You don't have a disability like she does. You want to work and I am guessing you both have different personalities where you just enjoy being out more than she does. If she is mature at all she should come to this rational conclusion. It makes no sense that everyone would get upset with you over this. The more you make it into a big deal by apologizing, etc. the more it makes it seem like it was directed straight at her rather than a comment about your own personal goals.
This is like a situation I got myself into talking to DH's family about why we don't have babies yet. We can't afford for one of us to stay home and I don't want to put an infant in daycare. We are also unwilling to take alternating work shifts where we don't see each other. We are in our early 20s... we have time to wait and save more money first. Problem is SIL 1 is a waitress and she and her husband alternated shifts... SIL 2 put her infant in day care. MIL used family a lot (30 years ago...we don't have that support system now) and Grandma stayed at home because she had no training to do anything else and this was 50+ years ago. So I offended about everyone at the table unintentionally but I'm not sorry for the same reasons you shouldn't be. Your personal goals are not the same as everyone elses and it's not your fault if they aren't mature enough to realize that you wanting something is not a slap in the face to everyone who doesn't want the same thing.

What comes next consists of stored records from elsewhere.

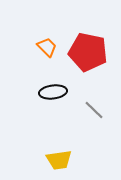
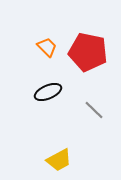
black ellipse: moved 5 px left; rotated 16 degrees counterclockwise
yellow trapezoid: rotated 20 degrees counterclockwise
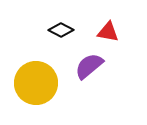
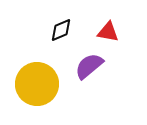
black diamond: rotated 50 degrees counterclockwise
yellow circle: moved 1 px right, 1 px down
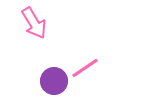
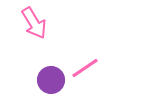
purple circle: moved 3 px left, 1 px up
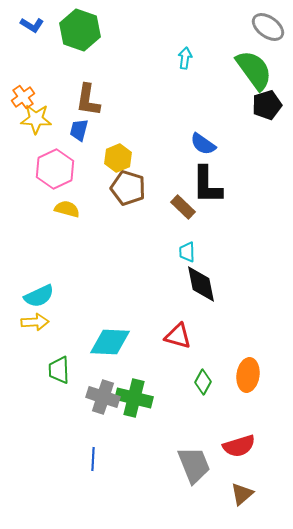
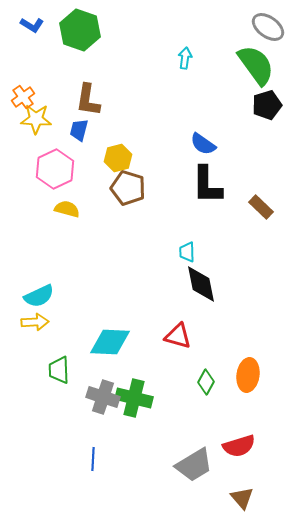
green semicircle: moved 2 px right, 5 px up
yellow hexagon: rotated 8 degrees clockwise
brown rectangle: moved 78 px right
green diamond: moved 3 px right
gray trapezoid: rotated 81 degrees clockwise
brown triangle: moved 4 px down; rotated 30 degrees counterclockwise
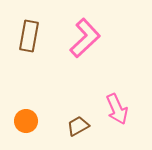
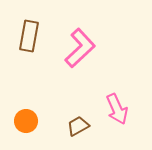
pink L-shape: moved 5 px left, 10 px down
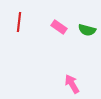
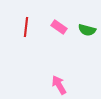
red line: moved 7 px right, 5 px down
pink arrow: moved 13 px left, 1 px down
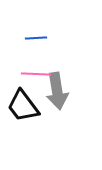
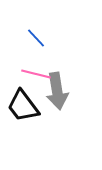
blue line: rotated 50 degrees clockwise
pink line: rotated 12 degrees clockwise
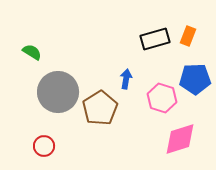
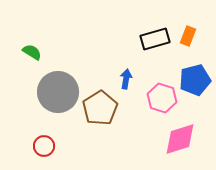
blue pentagon: moved 1 px down; rotated 12 degrees counterclockwise
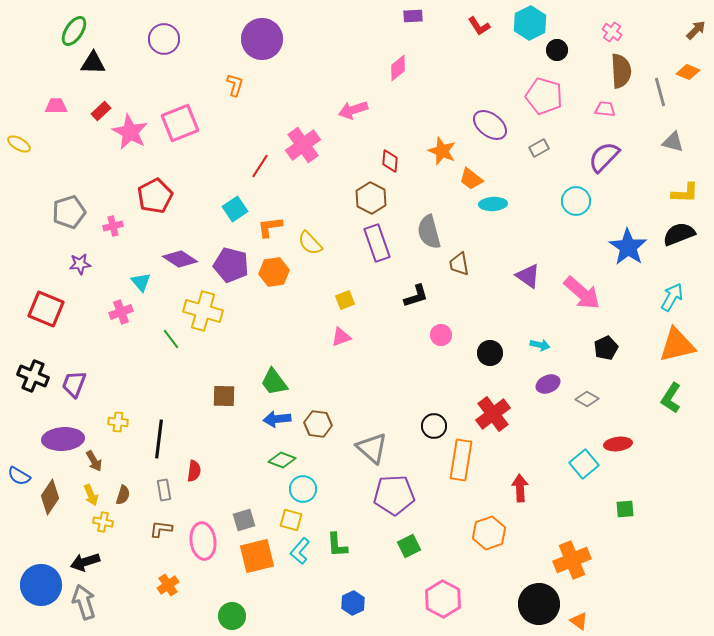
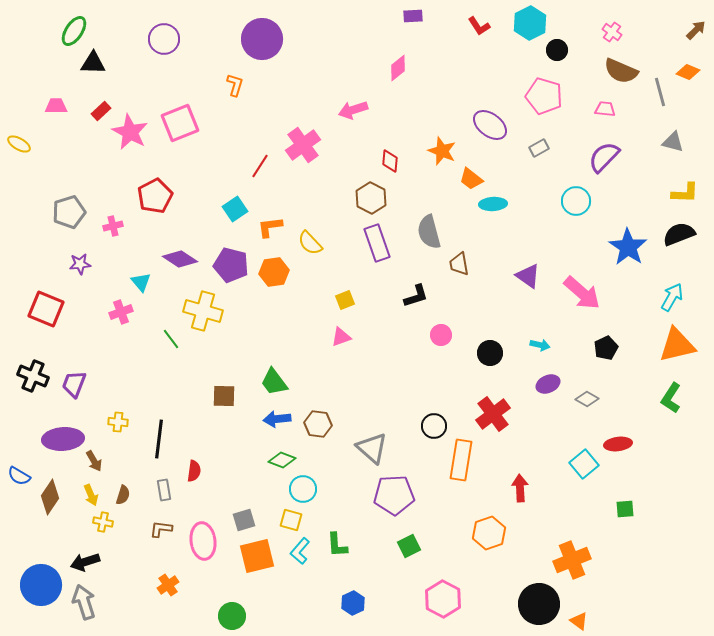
brown semicircle at (621, 71): rotated 116 degrees clockwise
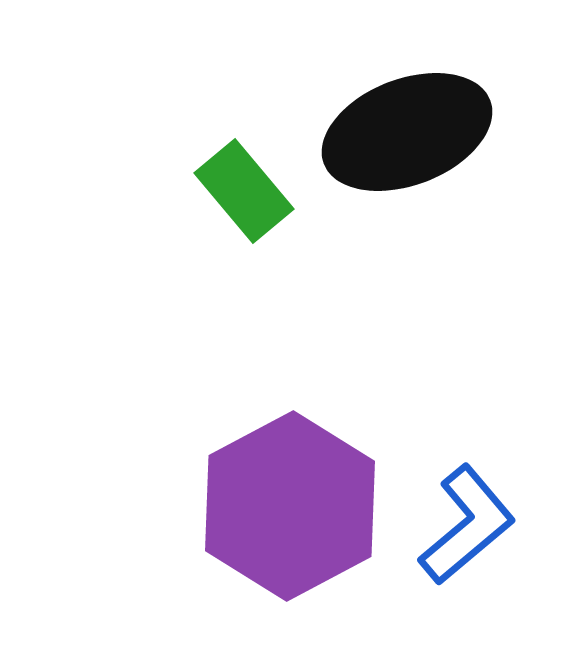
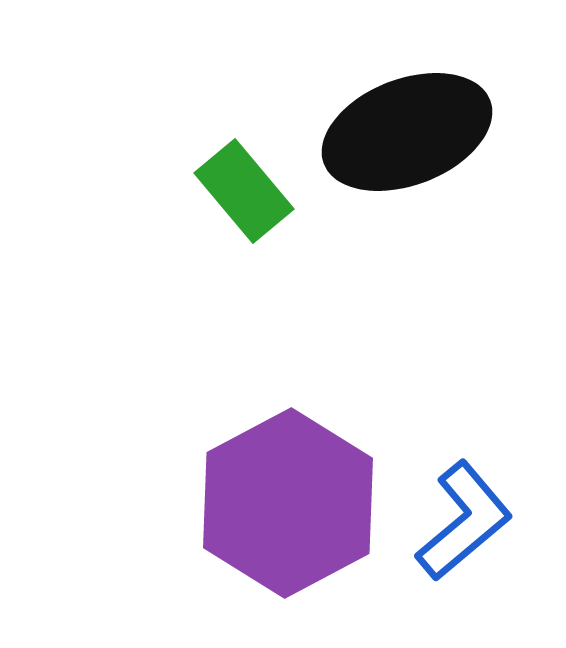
purple hexagon: moved 2 px left, 3 px up
blue L-shape: moved 3 px left, 4 px up
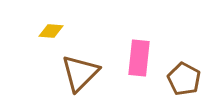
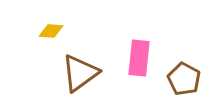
brown triangle: rotated 9 degrees clockwise
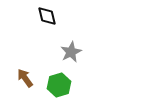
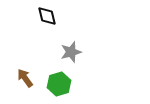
gray star: rotated 10 degrees clockwise
green hexagon: moved 1 px up
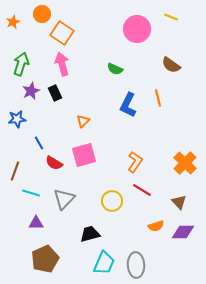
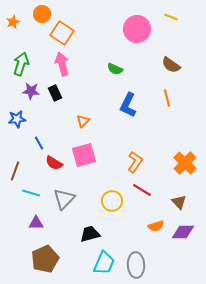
purple star: rotated 30 degrees clockwise
orange line: moved 9 px right
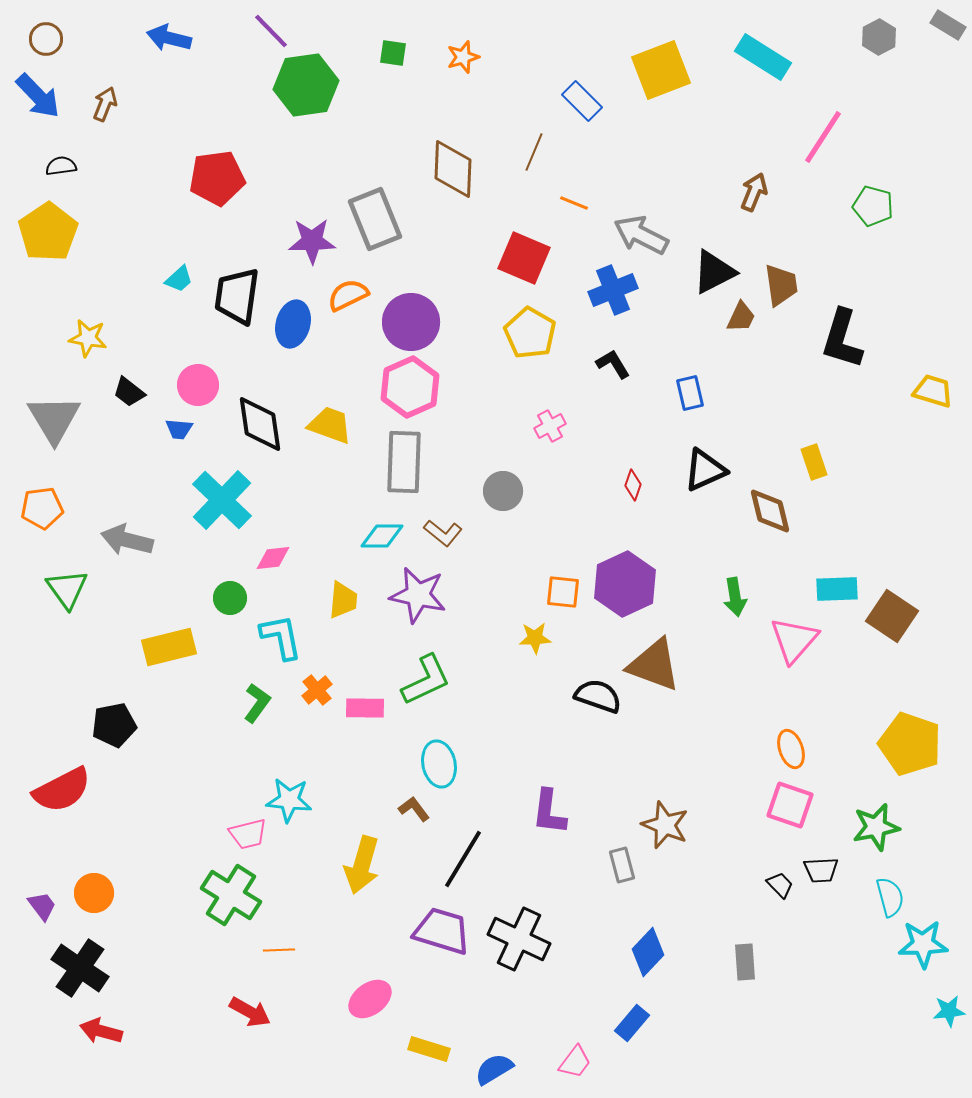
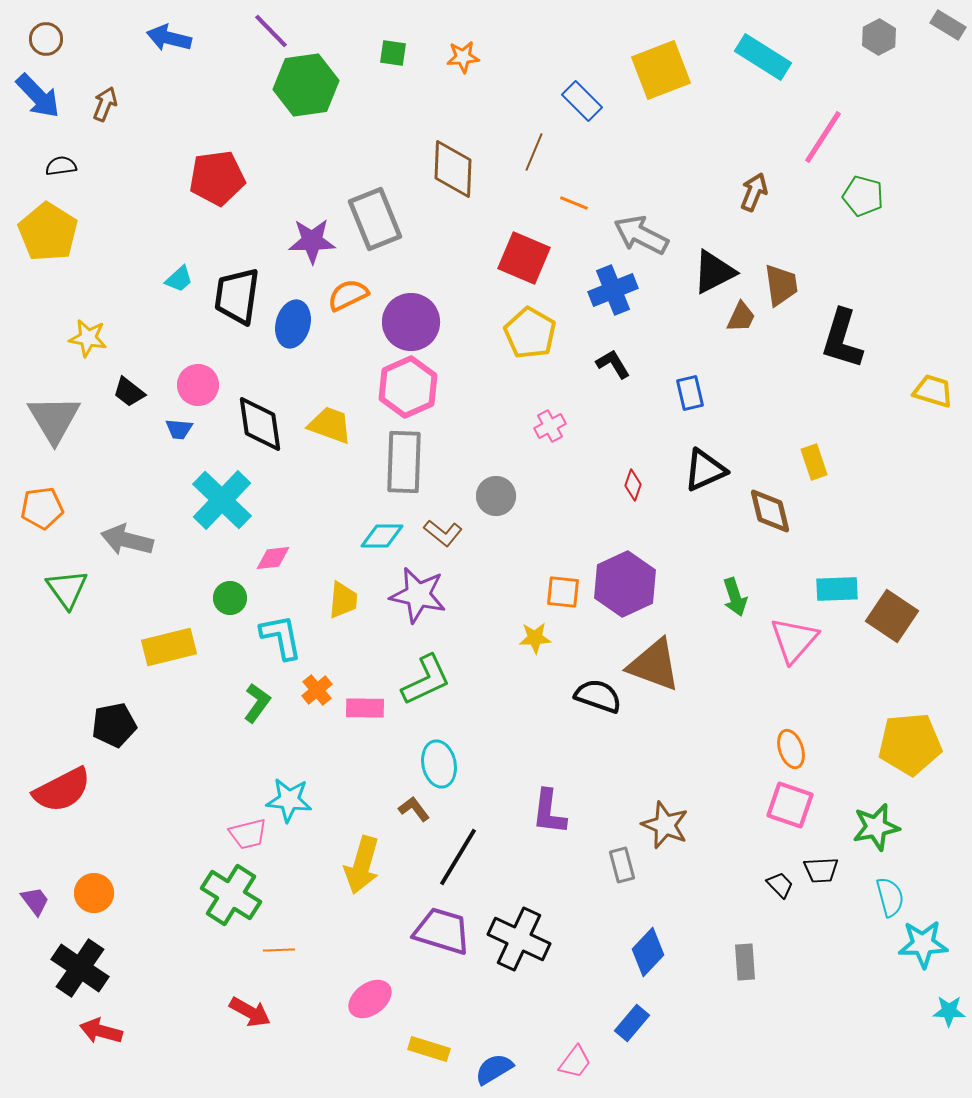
orange star at (463, 57): rotated 12 degrees clockwise
green pentagon at (873, 206): moved 10 px left, 10 px up
yellow pentagon at (48, 232): rotated 6 degrees counterclockwise
pink hexagon at (410, 387): moved 2 px left
gray circle at (503, 491): moved 7 px left, 5 px down
green arrow at (735, 597): rotated 9 degrees counterclockwise
yellow pentagon at (910, 744): rotated 24 degrees counterclockwise
black line at (463, 859): moved 5 px left, 2 px up
purple trapezoid at (42, 906): moved 7 px left, 5 px up
cyan star at (949, 1011): rotated 8 degrees clockwise
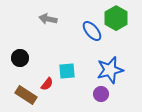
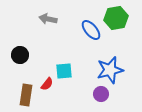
green hexagon: rotated 20 degrees clockwise
blue ellipse: moved 1 px left, 1 px up
black circle: moved 3 px up
cyan square: moved 3 px left
brown rectangle: rotated 65 degrees clockwise
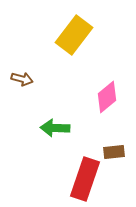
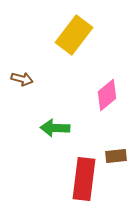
pink diamond: moved 2 px up
brown rectangle: moved 2 px right, 4 px down
red rectangle: moved 1 px left; rotated 12 degrees counterclockwise
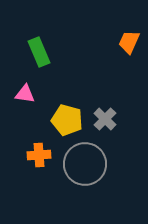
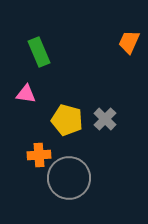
pink triangle: moved 1 px right
gray circle: moved 16 px left, 14 px down
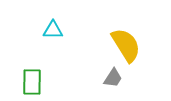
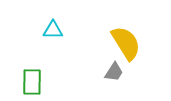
yellow semicircle: moved 2 px up
gray trapezoid: moved 1 px right, 6 px up
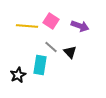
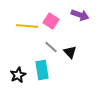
purple arrow: moved 11 px up
cyan rectangle: moved 2 px right, 5 px down; rotated 18 degrees counterclockwise
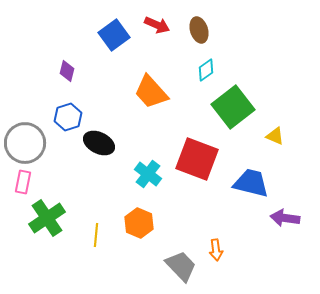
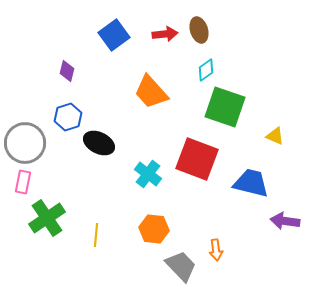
red arrow: moved 8 px right, 9 px down; rotated 30 degrees counterclockwise
green square: moved 8 px left; rotated 33 degrees counterclockwise
purple arrow: moved 3 px down
orange hexagon: moved 15 px right, 6 px down; rotated 16 degrees counterclockwise
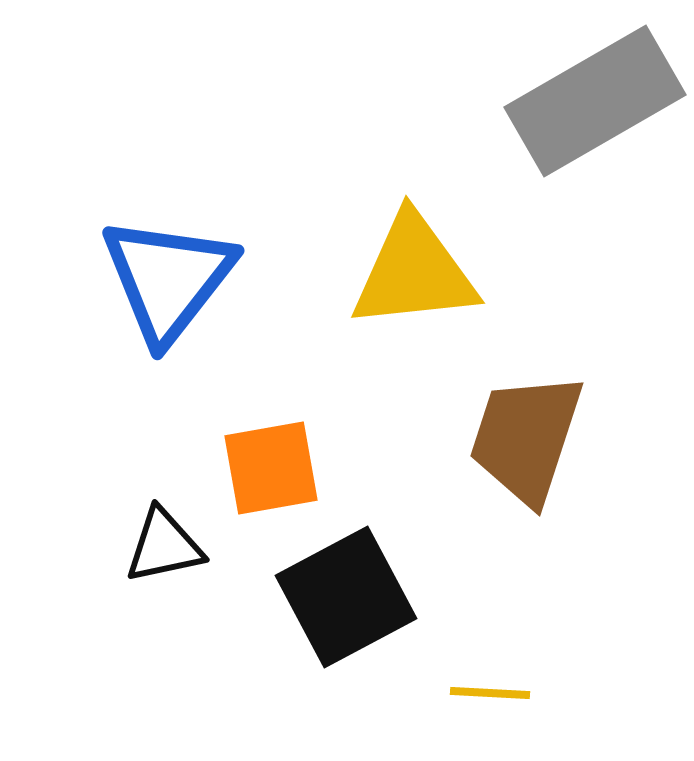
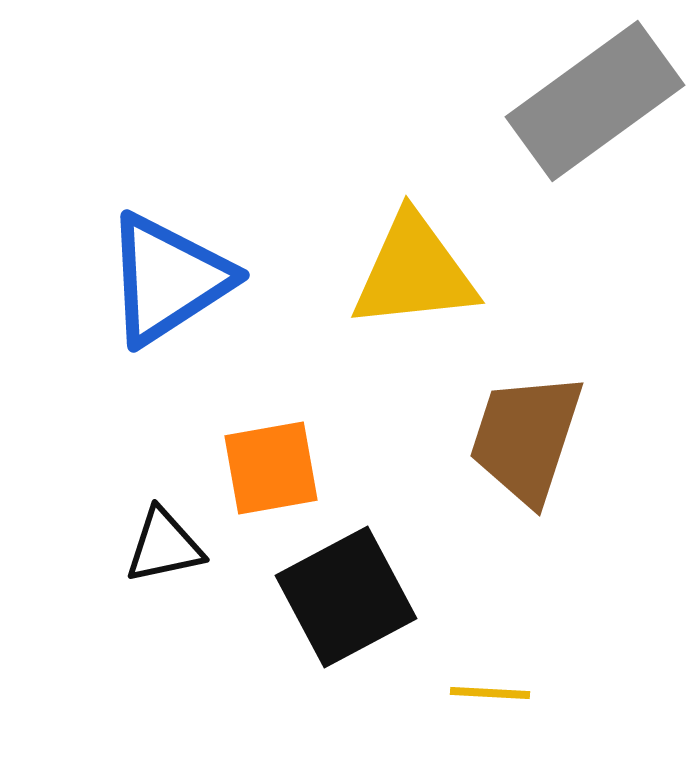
gray rectangle: rotated 6 degrees counterclockwise
blue triangle: rotated 19 degrees clockwise
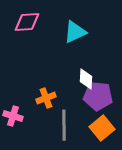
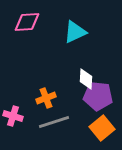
gray line: moved 10 px left, 3 px up; rotated 72 degrees clockwise
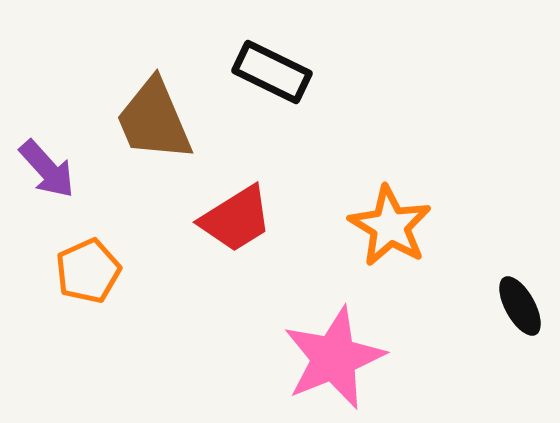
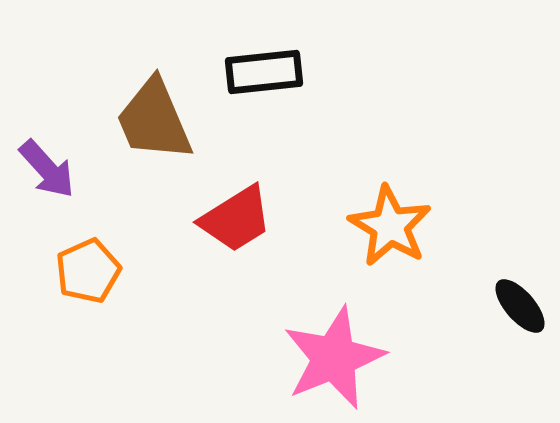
black rectangle: moved 8 px left; rotated 32 degrees counterclockwise
black ellipse: rotated 12 degrees counterclockwise
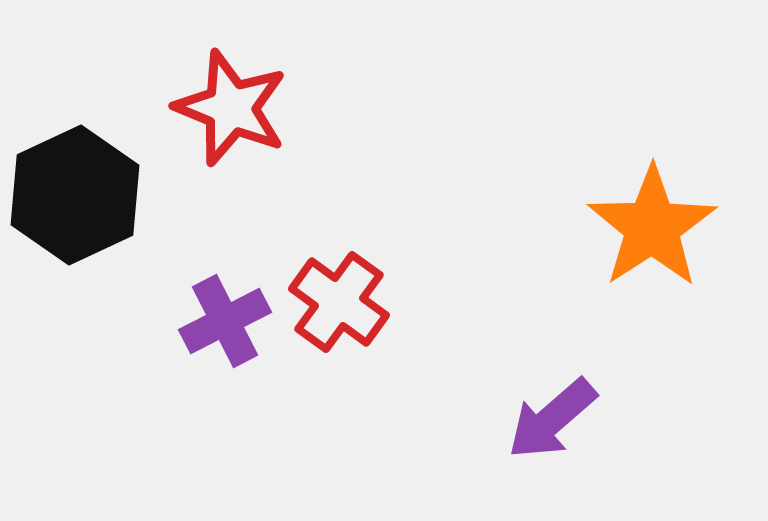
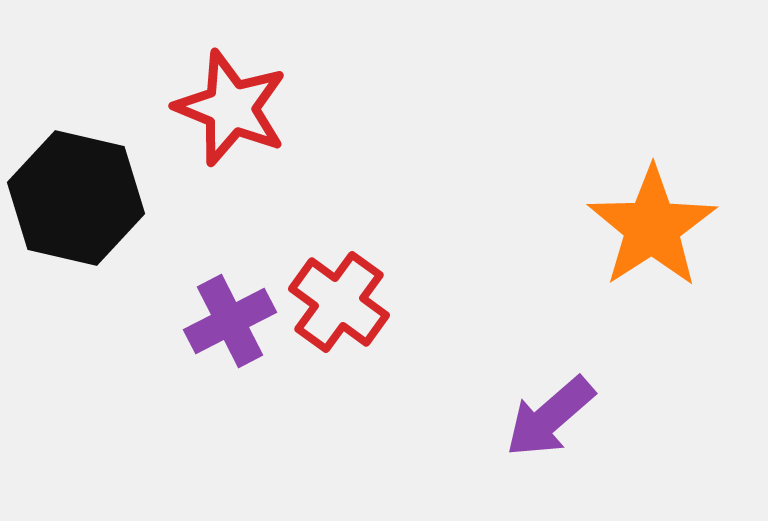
black hexagon: moved 1 px right, 3 px down; rotated 22 degrees counterclockwise
purple cross: moved 5 px right
purple arrow: moved 2 px left, 2 px up
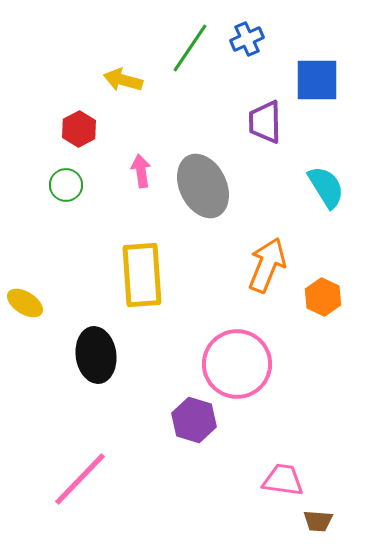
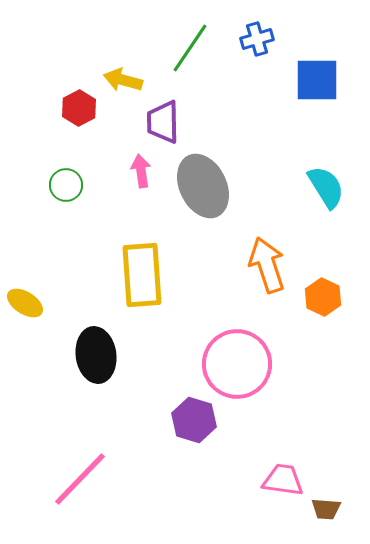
blue cross: moved 10 px right; rotated 8 degrees clockwise
purple trapezoid: moved 102 px left
red hexagon: moved 21 px up
orange arrow: rotated 40 degrees counterclockwise
brown trapezoid: moved 8 px right, 12 px up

Just move on. I bet your MIL will talk to your DH about it and he can clear a few things up. It will be perfectly fine.
There's a big difference in choosing to stay home and having to stay home. Your SIL is limited due to her injury and has to stay home. An injury is not only a very valid issue, but also has nothing to do with her desire. Perhaps pointing out that you know that if she had the mobility to do more outside of the home, that you know she would. Your comment was in the spirit of your own preference, and given that you do have the ability to get out more, this is something you can pursue. Normally I might suggest taking her aside to clear the air but it sounds like her family might also benefit from hearing this. Yes, they did overact, but I suspect there might be some other reasons that they have such a sensitivity to the topic.